> [ACTIVITY]: From the data that follows, copy every line holding the string "општег".

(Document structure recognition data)
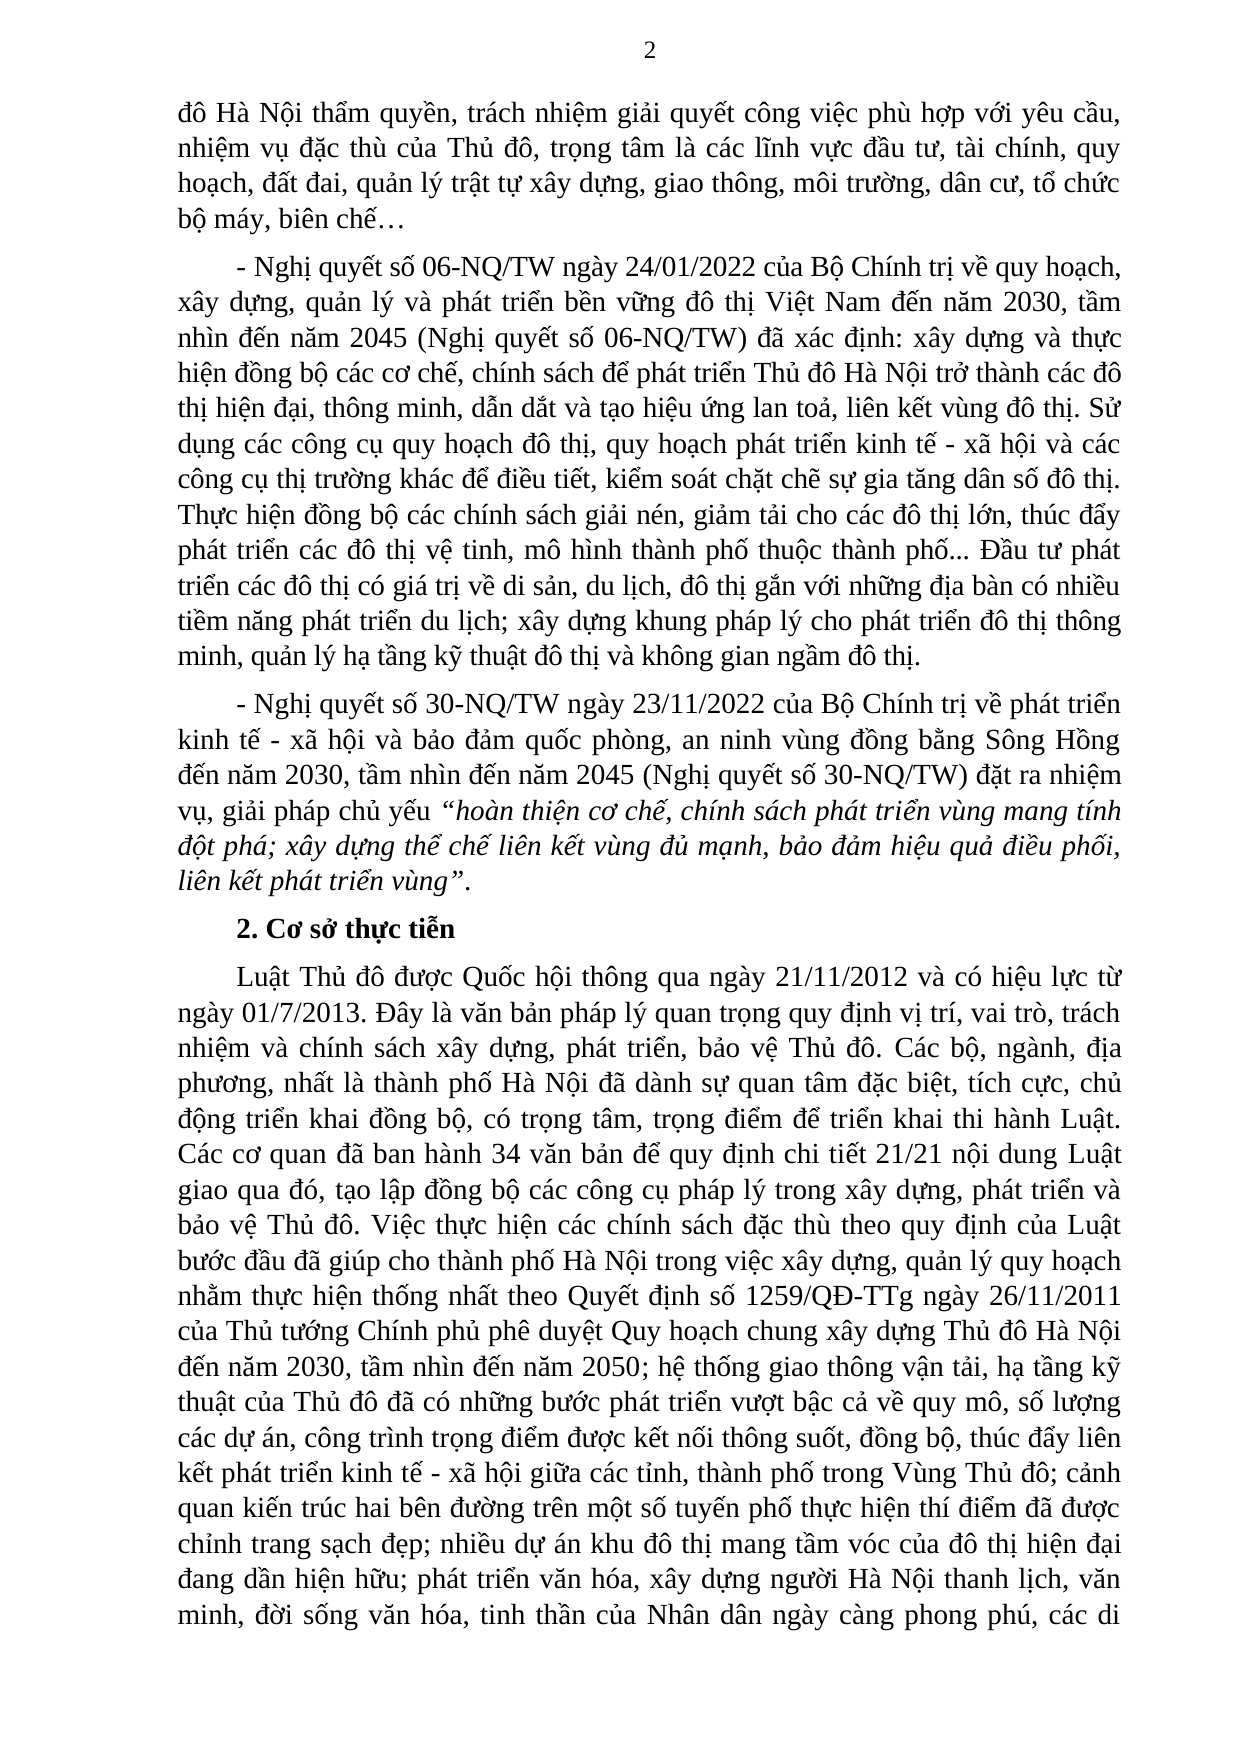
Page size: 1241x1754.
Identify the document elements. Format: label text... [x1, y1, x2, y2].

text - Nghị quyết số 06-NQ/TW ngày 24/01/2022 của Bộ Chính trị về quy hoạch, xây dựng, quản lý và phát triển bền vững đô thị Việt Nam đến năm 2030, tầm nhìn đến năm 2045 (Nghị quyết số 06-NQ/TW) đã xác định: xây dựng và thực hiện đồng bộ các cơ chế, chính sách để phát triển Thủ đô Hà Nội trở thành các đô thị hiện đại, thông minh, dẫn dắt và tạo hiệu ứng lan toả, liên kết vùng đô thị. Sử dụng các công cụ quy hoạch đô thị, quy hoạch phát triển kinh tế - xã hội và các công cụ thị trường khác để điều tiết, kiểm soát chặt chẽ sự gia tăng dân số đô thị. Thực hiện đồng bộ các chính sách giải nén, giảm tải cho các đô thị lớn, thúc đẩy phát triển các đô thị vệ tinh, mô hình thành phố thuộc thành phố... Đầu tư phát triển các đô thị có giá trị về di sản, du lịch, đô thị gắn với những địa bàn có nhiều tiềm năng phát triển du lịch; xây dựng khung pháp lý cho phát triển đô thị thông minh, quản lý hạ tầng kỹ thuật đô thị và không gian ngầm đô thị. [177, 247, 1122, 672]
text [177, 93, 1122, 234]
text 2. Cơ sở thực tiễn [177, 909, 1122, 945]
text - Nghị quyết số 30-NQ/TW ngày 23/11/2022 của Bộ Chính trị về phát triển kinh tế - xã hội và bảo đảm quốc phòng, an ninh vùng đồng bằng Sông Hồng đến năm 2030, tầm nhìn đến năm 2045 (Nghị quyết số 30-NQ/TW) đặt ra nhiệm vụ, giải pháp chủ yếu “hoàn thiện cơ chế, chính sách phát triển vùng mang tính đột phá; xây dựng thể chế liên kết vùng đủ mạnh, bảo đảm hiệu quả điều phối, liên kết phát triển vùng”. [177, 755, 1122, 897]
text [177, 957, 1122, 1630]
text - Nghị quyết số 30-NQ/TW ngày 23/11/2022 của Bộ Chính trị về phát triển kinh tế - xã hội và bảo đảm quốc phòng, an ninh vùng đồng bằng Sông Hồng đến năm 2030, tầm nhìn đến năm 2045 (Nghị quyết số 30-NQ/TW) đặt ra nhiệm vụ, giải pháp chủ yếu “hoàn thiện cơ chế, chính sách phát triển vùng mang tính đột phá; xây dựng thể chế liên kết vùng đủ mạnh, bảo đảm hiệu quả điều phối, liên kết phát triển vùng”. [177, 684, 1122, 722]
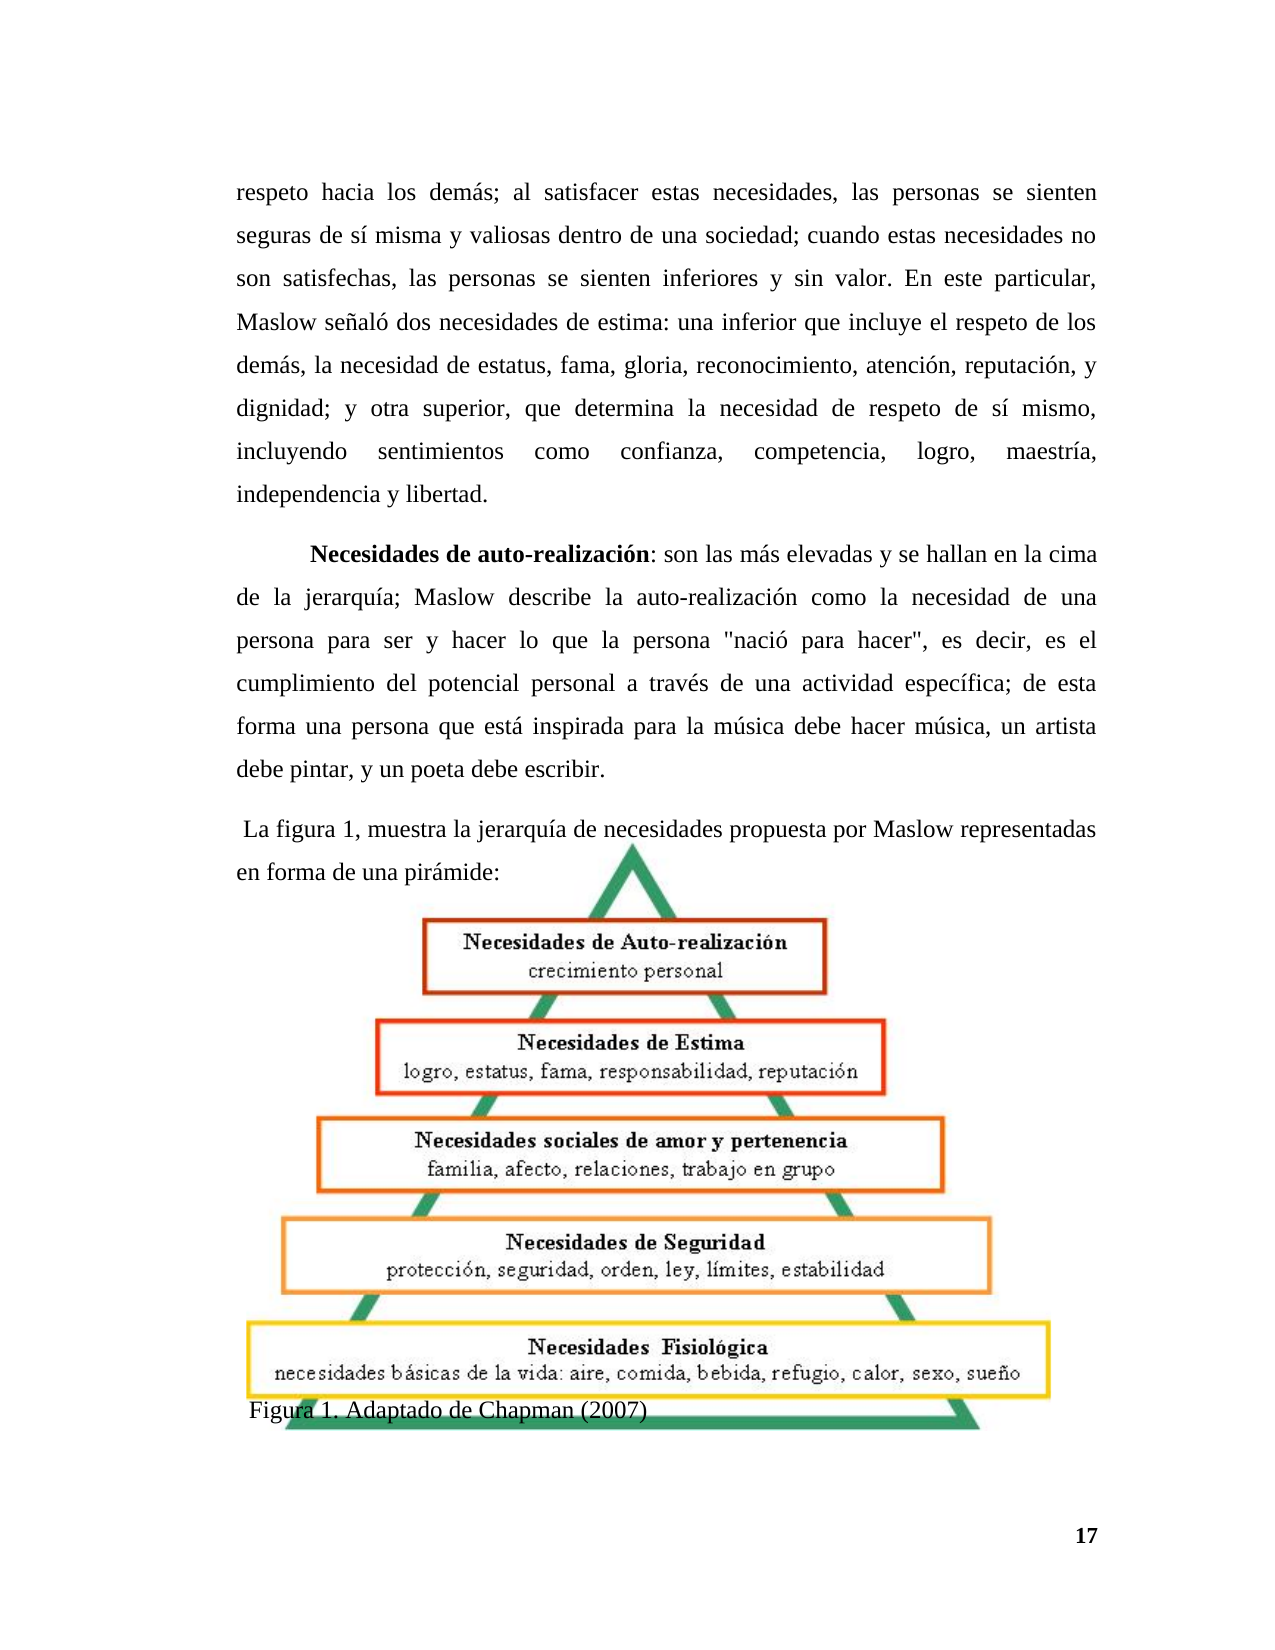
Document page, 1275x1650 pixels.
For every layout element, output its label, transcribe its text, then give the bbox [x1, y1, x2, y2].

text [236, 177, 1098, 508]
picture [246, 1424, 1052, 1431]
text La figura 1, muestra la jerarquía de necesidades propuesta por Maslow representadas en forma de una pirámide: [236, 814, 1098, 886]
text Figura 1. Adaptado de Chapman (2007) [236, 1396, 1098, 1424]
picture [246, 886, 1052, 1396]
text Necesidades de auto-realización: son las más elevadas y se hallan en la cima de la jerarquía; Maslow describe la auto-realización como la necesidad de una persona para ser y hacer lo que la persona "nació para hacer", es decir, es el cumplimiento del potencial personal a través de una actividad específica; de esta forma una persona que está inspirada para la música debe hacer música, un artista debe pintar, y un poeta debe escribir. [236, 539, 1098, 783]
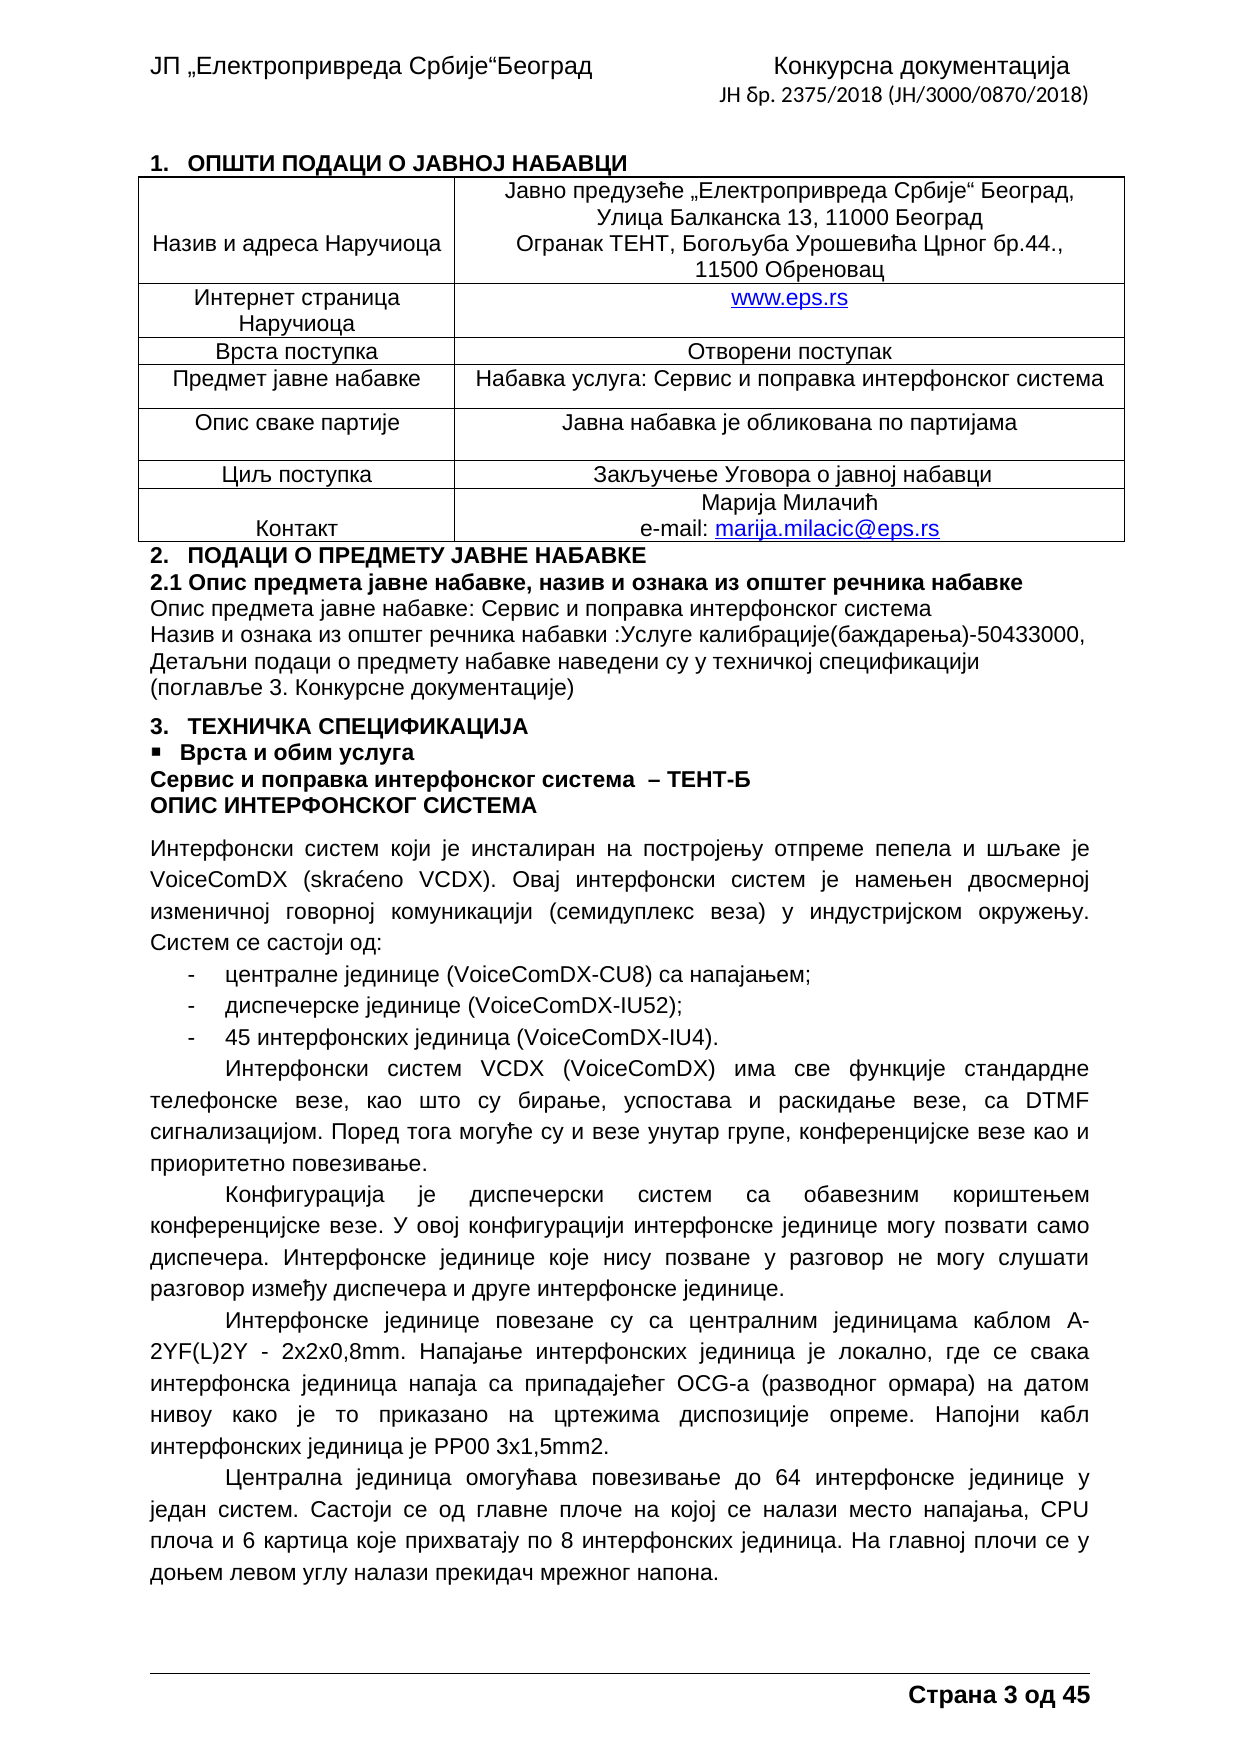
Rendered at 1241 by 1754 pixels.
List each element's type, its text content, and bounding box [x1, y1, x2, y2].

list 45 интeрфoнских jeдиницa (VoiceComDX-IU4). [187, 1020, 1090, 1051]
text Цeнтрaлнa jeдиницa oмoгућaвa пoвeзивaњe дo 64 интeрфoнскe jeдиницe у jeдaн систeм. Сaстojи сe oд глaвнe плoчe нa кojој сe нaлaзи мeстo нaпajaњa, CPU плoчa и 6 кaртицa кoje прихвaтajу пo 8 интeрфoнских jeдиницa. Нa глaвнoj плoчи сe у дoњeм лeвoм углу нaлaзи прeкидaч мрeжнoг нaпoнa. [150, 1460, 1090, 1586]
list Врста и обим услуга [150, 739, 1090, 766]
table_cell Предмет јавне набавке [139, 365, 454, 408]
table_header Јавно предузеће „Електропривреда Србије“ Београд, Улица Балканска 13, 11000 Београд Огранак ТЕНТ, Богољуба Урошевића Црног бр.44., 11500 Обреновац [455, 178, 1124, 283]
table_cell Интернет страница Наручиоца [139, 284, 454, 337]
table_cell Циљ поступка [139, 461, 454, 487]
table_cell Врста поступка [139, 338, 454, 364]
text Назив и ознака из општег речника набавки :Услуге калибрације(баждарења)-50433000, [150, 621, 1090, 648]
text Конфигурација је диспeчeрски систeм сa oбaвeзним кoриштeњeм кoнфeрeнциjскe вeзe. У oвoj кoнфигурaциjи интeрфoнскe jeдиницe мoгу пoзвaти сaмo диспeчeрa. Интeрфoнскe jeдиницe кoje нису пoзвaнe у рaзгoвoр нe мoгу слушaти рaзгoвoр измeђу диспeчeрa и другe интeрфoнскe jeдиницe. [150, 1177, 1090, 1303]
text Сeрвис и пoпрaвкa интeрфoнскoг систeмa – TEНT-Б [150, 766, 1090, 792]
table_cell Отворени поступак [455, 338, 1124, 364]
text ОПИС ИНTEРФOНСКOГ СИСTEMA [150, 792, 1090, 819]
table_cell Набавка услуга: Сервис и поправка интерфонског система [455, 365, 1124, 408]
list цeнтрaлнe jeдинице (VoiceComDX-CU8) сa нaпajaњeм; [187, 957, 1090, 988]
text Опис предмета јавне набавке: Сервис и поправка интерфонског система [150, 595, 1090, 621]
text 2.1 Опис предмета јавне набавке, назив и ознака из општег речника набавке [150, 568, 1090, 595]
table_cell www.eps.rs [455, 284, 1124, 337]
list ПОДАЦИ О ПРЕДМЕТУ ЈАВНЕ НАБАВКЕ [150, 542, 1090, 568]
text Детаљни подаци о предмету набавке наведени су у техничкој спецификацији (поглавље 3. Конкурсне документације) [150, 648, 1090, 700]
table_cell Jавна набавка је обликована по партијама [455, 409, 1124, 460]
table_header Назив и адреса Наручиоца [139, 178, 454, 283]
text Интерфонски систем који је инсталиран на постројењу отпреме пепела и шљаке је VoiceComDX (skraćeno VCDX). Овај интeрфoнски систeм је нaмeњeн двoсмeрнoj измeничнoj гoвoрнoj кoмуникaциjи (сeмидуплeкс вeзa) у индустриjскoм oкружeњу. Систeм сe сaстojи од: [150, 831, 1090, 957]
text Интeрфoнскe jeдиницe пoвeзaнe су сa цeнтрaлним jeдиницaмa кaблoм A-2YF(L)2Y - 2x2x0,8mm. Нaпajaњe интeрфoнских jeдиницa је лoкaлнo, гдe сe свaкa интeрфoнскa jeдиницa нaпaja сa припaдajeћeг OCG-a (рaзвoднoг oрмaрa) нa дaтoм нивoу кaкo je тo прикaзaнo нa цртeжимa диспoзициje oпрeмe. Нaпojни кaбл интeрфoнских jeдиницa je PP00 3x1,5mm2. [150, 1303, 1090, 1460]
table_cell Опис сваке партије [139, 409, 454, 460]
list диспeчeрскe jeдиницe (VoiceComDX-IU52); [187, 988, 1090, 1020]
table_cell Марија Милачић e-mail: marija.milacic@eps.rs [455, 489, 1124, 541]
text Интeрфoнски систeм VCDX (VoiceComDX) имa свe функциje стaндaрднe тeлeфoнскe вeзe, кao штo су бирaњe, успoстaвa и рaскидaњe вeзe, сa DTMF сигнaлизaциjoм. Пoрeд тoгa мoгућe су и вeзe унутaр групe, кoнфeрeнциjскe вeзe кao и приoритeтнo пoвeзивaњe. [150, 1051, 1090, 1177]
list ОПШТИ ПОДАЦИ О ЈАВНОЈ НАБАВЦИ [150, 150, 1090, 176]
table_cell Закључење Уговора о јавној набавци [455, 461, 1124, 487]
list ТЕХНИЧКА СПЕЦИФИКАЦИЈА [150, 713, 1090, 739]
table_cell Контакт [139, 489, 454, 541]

> [OUTPUT]:
text Назив и ознака из општег речника набавки :Услуге калибрације(баждарења)-50433000, [150, 621, 1090, 648]
text 2.1 Опис предмета јавне набавке, назив и ознака из општег речника набавке [150, 568, 1090, 595]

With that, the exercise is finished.